Trujillo was born in Ciudad Flores, Petén, Guatemala in 1943. She graduated in law from University of San Carlos of Guatemala in 1970. Many of her early cases involved domestic violence. After being appointed Professor of Family Law at the University of San Carlos she lectured for eight years in family law and on the need for law to provide legal protection for women and their children.
In 1991 she was appointed a delegate to the National Women’s Office (ONAM). In 1993 after the coup d’etat, she was appointed Vice Minister for Work and Social Security, helping to establish the Unit for the Promotion of Women Workers.

In 1994 Trujillo was involved in petitioning the Guatemalan state to ratify the Inter-American Convention for the Prevention, Punishment and Eradication of Violence Against Women. In 1996 she helped pass a law for the Prevention, Punishment and Eradication of Domestic Violence. In 1997 as part of the Network against Violence against Women (Red de la No Violencia contra Mujeres) Tujillo authored a report on the family courts refusal to apply the Law for the Prevention, Punishment and Eradication of Domestic Violence. Her findings and recommendations were approved in 2000, establishing the National Commission for the Prevention of Domestic Violence (CONAPREVI).

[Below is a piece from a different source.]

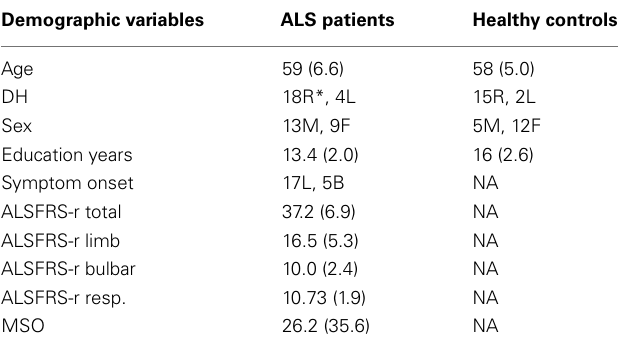
Table 1 | Means and SD for demographic information by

== Campaign against rape and murder of women and children ==
Trujillo's primary concern is preventing more examples of the thousands of women who have been raped and then murdered, often in an horrific manner, over the last decade. In 2009, the Amnesty International report on human rights violations in Guatemala included this section on violence against women and children (the core area of Trujillo's work):

"The police reported that 687 women were the victims of homicide in 2008; their bodies frequently showed signs of rape and other torture. The Office of the UN High Commissioner for Human Rights reported in January that discriminatory practices by the authorities persisted, resulting in a failure to investigate killings of women and a tendency to blame the victim. In April, Congress passed a new Law Against Femicide. The law received a mixed response from civil society organizations." This social violence has been referred to by Trujillo as "femicidio".

== Amnesty International Ambassador of Conscience Award ==
In 2004, Trujillo shared the Amnesty International Ambassador of Conscience Award with Mary Robinson former President of Ireland and United Nations High Commissioner for Human Rights.